■ Task material
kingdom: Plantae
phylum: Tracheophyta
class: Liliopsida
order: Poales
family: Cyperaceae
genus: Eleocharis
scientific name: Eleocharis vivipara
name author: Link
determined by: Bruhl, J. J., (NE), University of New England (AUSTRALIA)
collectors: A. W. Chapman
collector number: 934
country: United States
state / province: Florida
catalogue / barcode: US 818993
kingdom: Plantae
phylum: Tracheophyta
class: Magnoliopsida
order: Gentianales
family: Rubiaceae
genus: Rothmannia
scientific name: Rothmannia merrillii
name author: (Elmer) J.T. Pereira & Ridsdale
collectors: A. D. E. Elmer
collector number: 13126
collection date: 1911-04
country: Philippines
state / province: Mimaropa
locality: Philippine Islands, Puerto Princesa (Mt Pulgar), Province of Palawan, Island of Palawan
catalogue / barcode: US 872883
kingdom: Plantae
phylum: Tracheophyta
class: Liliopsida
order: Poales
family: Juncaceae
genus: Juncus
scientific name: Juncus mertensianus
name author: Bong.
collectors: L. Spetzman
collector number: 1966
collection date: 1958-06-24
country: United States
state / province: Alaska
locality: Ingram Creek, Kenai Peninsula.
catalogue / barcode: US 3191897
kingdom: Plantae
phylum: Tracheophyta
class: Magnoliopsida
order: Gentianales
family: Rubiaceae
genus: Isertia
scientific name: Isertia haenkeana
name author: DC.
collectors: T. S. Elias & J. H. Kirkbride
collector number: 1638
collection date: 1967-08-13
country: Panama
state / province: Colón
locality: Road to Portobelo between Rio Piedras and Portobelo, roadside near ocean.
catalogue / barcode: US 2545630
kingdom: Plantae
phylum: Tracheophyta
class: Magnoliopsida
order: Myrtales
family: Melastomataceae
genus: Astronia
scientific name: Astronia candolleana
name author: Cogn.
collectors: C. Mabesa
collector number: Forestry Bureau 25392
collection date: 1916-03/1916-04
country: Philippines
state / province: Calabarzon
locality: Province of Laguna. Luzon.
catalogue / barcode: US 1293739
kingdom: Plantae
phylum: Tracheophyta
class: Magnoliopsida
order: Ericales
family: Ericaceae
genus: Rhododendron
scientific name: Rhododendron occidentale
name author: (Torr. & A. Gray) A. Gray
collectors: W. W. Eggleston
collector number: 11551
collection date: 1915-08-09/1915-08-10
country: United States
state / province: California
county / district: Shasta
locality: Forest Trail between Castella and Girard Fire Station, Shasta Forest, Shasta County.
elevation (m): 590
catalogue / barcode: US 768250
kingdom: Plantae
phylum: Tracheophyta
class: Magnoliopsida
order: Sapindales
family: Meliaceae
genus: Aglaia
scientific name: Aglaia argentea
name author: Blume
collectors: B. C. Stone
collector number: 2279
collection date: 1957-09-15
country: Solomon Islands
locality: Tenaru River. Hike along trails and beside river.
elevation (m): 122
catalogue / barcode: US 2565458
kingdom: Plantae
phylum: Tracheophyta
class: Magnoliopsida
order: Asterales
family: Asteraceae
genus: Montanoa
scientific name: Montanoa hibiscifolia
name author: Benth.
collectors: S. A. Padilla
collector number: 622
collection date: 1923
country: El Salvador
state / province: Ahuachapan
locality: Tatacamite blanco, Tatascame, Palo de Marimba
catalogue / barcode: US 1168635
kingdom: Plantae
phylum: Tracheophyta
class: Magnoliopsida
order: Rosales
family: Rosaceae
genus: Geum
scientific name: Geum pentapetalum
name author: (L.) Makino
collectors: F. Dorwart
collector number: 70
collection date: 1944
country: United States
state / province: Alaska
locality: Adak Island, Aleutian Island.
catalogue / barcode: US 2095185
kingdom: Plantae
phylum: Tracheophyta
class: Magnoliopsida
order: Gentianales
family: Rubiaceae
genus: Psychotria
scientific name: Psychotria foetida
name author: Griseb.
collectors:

■ Task description
Gather every line of the material above that contains the string "barcode". Letter case must match.

■ Task response
catalogue / barcode: US 818993
catalogue / barcode: US 872883
catalogue / barcode: US 3191897
catalogue / barcode: US 2545630
catalogue / barcode: US 1293739
catalogue / barcode: US 768250
catalogue / barcode: US 2565458
catalogue / barcode: US 1168635
catalogue / barcode: US 2095185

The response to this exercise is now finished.